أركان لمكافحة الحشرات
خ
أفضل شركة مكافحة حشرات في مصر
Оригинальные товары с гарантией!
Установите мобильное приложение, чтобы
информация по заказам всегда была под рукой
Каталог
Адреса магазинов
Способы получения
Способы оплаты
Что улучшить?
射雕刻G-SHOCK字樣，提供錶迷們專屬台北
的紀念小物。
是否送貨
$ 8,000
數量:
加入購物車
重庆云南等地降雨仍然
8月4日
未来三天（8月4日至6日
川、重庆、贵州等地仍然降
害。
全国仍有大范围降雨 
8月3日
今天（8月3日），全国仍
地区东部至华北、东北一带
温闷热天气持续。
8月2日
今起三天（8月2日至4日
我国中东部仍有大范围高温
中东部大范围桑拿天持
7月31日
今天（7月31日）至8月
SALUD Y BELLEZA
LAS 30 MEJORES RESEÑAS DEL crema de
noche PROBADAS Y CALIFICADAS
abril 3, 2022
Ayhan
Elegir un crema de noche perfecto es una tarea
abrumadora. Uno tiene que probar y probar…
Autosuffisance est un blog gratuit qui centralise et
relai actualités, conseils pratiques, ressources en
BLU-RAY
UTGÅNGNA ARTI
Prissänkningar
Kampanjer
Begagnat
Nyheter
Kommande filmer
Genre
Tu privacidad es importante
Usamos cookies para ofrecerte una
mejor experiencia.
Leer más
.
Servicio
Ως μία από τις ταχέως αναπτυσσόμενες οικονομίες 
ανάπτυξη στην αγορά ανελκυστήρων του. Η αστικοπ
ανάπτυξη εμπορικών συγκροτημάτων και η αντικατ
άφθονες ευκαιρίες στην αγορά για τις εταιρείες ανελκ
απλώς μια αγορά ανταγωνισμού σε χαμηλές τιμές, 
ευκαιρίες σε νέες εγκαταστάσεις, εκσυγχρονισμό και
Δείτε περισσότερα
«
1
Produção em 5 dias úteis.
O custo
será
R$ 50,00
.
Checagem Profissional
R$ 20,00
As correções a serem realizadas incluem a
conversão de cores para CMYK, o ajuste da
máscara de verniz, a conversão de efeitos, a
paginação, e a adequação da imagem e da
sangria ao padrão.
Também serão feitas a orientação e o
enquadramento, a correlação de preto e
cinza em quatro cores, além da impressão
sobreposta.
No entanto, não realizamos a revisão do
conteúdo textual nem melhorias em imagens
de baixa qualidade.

————————

Output the material above exactly, but only from the line that carries "relai actualités, conseils" through the line that carries "máscara de verniz, a conversão de efeitos, a".

_Problem solution_
relai actualités, conseils pratiques, ressources en
BLU-RAY
UTGÅNGNA ARTI
Prissänkningar
Kampanjer
Begagnat
Nyheter
Kommande filmer
Genre
Tu privacidad es importante
Usamos cookies para ofrecerte una
mejor experiencia.
Leer más
.
Servicio
Ως μία από τις ταχέως αναπτυσσόμενες οικονομίες 
ανάπτυξη στην αγορά ανελκυστήρων του. Η αστικοπ
ανάπτυξη εμπορικών συγκροτημάτων και η αντικατ
άφθονες ευκαιρίες στην αγορά για τις εταιρείες ανελκ
απλώς μια αγορά ανταγωνισμού σε χαμηλές τιμές, 
ευκαιρίες σε νέες εγκαταστάσεις, εκσυγχρονισμό και
Δείτε περισσότερα
«
1
Produção em 5 dias úteis.
O custo
será
R$ 50,00
.
Checagem Profissional
R$ 20,00
As correções a serem realizadas incluem a
conversão de cores para CMYK, o ajuste da
máscara de verniz, a conversão de efeitos, a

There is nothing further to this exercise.